After almost 2 years, I knew my enemy. It was now time to fight back. But how? I tried pushing it into the darkest corner of my mind with no luck. I needed to try something else. And then it hit me. I accepted it. I accepted that this is now a part of who I am but it won’t be the part that will dictate my life anymore.
I started taking kickboxing lessons for discipline, started writing to keep my thoughts organized and playing guitar. Given my obsession for perfection, I practiced maybe half a day. One year later I joined a band. Made new friends and this whole world opened up for me. I never stopped to consider the mental suffering of others because I did not know how it felt. OCD took 3 years of my life but it gave me so much more: vision, empathy and wisdom.
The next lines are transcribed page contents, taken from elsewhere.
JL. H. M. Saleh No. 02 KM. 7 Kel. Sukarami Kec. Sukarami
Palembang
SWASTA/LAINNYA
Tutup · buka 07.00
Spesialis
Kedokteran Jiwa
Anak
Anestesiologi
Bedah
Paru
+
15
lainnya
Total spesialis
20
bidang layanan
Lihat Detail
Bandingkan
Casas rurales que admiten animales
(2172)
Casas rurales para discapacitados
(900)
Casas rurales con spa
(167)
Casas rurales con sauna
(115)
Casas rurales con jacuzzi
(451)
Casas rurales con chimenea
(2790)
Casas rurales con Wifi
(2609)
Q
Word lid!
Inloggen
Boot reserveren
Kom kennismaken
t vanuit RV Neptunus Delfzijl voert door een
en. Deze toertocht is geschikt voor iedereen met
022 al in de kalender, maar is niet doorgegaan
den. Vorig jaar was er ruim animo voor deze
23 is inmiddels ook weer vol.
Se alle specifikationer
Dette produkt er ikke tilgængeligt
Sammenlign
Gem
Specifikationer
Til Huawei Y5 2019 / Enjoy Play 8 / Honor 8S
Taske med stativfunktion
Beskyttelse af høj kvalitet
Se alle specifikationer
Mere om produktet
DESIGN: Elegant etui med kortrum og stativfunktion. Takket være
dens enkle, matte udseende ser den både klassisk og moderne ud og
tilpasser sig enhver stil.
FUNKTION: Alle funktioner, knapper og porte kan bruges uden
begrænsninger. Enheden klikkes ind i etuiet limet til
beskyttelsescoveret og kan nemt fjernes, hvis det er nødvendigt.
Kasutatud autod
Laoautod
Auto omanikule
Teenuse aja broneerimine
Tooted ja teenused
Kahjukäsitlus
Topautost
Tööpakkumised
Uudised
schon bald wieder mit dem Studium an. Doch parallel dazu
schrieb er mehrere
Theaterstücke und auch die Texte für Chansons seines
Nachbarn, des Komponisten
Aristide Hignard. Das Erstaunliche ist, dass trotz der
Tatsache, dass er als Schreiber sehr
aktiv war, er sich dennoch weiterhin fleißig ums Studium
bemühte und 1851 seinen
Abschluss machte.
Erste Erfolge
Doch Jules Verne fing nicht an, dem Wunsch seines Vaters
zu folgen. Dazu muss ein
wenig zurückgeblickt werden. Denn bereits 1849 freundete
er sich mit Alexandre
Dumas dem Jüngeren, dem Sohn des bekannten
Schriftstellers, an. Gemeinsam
And from there all things came together. A job, a car, soon a new house, a new relationship that started 3 years ago and it is still going great. I still have bad days sometimes but it is nothing compared to the beginning. I found peace, balance and hope for the future.
The point is this: do not be afraid because you are different. Do not let society mock you. And most importantly, do not give up. Even if you fall again, get up! You may stray from the right path every now and then but you must return to it. Conquer your fears and I promise that you will see a new world when the smoke clears. You play your hand with the cards you are given.
If this post helps even one person to have a better day, then I consider that it was worth writing a part of my life that I am not fond of remembering. Stay strong!